* _Problem requirements_: Lines with the word "élaboré" are the ones wanted. Copy each of them from the entries below.

* _Extracted information_:
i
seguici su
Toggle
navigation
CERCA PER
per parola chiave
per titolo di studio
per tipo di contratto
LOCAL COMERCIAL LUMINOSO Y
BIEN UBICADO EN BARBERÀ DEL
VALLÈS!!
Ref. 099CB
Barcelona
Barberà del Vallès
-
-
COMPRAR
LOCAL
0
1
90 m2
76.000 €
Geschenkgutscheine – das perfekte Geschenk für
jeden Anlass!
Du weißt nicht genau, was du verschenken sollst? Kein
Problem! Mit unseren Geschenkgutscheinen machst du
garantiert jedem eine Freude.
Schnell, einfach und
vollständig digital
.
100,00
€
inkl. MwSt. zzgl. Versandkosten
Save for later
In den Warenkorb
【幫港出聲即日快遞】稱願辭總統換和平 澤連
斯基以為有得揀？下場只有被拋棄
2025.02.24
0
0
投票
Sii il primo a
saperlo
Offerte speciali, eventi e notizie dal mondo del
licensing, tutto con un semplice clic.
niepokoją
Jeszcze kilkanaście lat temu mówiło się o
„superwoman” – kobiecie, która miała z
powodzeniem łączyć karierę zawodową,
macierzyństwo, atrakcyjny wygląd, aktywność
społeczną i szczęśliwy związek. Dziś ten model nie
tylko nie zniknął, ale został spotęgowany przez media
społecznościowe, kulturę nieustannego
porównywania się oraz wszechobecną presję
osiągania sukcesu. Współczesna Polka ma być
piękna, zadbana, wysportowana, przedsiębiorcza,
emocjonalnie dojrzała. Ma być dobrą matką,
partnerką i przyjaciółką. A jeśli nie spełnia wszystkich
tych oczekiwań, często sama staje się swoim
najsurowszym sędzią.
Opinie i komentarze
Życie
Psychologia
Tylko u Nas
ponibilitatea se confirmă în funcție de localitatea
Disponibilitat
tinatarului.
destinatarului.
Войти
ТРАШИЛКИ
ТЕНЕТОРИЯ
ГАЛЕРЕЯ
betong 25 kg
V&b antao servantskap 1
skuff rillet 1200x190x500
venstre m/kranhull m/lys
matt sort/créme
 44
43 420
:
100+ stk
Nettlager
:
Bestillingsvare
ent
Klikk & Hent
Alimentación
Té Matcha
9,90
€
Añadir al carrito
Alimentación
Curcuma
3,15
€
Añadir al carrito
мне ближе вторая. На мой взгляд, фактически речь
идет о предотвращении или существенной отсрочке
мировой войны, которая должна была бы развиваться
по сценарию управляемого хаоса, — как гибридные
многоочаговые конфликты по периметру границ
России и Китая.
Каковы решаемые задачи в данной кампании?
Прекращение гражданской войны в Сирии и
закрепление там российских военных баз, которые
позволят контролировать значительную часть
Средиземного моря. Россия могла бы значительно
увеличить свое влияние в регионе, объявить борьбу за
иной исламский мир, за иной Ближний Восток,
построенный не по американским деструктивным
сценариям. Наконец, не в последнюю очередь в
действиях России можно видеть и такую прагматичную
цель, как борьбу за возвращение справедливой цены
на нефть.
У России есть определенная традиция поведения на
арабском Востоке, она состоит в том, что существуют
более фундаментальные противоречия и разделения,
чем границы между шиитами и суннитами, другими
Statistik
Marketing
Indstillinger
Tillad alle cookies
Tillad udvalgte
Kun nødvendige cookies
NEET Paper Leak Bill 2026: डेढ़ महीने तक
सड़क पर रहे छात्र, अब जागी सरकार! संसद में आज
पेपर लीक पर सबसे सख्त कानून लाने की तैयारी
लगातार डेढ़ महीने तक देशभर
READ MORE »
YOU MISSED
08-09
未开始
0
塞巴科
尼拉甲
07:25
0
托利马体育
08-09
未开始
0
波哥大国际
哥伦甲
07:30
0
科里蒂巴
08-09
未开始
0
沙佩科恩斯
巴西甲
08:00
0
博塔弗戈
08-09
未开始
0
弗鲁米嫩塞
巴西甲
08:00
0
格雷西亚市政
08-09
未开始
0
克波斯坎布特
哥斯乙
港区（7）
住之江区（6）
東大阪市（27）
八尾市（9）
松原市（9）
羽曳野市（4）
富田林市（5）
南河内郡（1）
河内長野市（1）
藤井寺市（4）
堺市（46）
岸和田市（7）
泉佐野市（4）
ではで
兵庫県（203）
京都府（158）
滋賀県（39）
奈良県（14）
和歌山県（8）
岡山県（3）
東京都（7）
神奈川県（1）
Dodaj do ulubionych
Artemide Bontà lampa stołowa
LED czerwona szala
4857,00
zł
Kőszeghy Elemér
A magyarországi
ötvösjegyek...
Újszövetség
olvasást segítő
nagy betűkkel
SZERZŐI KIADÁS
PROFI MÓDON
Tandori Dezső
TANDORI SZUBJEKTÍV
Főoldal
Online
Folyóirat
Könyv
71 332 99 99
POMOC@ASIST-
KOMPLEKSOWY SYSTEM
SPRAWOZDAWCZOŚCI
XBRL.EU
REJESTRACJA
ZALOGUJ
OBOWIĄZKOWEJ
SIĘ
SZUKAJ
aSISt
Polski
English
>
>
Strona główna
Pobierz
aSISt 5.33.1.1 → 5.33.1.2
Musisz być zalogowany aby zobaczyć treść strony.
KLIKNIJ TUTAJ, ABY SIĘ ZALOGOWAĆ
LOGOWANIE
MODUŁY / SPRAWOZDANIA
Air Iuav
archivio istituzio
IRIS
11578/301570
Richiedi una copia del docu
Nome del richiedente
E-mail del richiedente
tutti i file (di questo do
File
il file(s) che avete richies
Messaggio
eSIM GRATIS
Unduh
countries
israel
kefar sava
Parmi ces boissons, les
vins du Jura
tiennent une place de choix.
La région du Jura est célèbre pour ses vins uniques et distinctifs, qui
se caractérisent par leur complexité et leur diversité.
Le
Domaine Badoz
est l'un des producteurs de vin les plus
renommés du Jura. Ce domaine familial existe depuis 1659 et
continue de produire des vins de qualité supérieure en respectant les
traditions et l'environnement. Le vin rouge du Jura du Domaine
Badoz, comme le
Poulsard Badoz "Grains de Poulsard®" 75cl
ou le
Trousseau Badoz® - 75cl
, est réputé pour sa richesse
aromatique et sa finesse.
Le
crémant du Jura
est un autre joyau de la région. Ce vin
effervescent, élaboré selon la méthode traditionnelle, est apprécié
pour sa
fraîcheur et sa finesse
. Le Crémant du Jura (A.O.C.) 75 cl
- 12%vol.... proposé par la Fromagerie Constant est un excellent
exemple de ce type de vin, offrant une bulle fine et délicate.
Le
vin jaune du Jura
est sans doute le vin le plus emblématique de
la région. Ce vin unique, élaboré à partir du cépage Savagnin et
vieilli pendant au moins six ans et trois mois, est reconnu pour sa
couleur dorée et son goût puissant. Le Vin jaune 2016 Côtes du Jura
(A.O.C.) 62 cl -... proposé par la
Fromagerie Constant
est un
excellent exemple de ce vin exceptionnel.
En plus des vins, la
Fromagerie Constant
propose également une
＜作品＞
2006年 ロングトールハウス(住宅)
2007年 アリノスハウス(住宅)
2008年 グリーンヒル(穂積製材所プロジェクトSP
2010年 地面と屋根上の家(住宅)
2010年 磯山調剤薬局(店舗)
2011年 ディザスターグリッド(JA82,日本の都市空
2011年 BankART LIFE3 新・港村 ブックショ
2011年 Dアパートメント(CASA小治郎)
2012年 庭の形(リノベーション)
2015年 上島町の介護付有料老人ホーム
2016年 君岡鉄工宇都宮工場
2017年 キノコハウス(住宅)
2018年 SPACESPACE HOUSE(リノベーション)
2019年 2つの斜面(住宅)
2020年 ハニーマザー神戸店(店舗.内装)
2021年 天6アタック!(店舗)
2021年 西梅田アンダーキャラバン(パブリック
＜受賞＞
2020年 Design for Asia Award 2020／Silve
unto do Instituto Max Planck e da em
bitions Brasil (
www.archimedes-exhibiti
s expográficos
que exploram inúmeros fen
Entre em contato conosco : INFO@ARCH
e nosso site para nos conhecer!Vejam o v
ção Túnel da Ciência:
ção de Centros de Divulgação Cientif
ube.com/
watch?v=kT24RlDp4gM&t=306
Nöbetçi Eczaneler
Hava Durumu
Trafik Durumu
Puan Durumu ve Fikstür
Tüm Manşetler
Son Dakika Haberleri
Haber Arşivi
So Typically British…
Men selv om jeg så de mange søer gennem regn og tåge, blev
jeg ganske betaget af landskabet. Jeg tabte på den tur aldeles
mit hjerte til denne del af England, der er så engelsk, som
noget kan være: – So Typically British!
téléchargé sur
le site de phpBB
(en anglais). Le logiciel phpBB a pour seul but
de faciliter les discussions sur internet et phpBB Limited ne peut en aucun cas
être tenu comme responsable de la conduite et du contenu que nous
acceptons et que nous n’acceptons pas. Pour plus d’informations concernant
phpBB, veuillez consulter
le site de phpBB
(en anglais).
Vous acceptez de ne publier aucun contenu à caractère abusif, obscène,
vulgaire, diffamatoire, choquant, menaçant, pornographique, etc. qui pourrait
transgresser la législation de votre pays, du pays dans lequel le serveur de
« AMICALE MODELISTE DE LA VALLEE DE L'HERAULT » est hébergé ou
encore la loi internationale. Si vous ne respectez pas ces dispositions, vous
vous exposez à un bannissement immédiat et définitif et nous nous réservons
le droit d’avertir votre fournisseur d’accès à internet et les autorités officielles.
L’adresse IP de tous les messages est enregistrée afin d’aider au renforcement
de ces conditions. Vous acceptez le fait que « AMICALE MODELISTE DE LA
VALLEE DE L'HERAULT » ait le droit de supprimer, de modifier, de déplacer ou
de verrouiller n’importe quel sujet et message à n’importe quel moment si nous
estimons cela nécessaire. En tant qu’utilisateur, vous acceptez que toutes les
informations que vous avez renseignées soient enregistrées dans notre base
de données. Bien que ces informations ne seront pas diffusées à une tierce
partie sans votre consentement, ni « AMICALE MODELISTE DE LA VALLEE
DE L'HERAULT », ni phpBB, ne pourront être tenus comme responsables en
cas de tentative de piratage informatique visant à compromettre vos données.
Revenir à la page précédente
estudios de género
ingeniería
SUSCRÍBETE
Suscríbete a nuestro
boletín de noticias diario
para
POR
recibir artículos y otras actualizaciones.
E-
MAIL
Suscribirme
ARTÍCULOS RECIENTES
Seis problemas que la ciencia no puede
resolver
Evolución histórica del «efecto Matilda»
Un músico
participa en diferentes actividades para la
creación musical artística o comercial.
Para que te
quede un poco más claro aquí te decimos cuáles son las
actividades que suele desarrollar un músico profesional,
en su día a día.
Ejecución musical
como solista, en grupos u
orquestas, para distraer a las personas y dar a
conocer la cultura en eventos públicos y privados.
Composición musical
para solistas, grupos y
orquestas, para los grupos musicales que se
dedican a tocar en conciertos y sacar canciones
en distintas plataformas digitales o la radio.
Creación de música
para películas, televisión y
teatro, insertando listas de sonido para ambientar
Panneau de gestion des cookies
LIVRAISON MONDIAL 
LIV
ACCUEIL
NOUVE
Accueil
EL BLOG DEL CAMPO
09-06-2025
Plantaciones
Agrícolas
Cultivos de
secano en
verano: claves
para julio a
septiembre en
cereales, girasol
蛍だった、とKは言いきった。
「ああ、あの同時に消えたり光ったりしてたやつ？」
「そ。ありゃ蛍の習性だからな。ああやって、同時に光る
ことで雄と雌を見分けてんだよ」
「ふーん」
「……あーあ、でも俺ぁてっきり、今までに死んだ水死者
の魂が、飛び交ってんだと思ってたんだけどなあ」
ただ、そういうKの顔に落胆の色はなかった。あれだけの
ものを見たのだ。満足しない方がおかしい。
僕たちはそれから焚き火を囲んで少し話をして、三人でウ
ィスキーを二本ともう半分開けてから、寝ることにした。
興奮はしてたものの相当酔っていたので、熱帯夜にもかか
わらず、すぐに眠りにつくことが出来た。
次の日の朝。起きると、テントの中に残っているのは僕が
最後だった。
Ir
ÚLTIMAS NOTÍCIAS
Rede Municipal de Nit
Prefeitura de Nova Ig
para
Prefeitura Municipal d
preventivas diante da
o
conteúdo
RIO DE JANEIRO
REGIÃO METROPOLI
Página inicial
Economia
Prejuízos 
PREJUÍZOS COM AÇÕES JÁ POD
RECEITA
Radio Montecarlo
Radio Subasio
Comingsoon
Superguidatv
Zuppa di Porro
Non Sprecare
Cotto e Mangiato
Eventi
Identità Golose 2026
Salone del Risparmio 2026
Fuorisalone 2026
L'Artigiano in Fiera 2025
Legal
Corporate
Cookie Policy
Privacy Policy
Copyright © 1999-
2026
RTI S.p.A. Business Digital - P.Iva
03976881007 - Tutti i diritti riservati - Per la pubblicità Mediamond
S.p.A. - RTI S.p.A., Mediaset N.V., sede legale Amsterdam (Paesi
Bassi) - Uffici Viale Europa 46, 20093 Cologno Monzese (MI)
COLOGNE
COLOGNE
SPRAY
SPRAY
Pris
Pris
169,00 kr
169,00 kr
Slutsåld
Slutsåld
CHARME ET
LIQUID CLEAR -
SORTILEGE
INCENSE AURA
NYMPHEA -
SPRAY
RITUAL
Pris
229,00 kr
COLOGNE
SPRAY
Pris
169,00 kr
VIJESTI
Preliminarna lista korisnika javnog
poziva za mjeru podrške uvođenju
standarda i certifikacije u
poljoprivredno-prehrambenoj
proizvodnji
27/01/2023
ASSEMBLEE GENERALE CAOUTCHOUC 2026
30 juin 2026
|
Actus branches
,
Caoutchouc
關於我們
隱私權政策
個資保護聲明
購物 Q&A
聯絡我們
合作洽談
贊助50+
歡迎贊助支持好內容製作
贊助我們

* _Result_:
effervescent, élaboré selon la méthode traditionnelle, est apprécié
la région. Ce vin unique, élaboré à partir du cépage Savagnin et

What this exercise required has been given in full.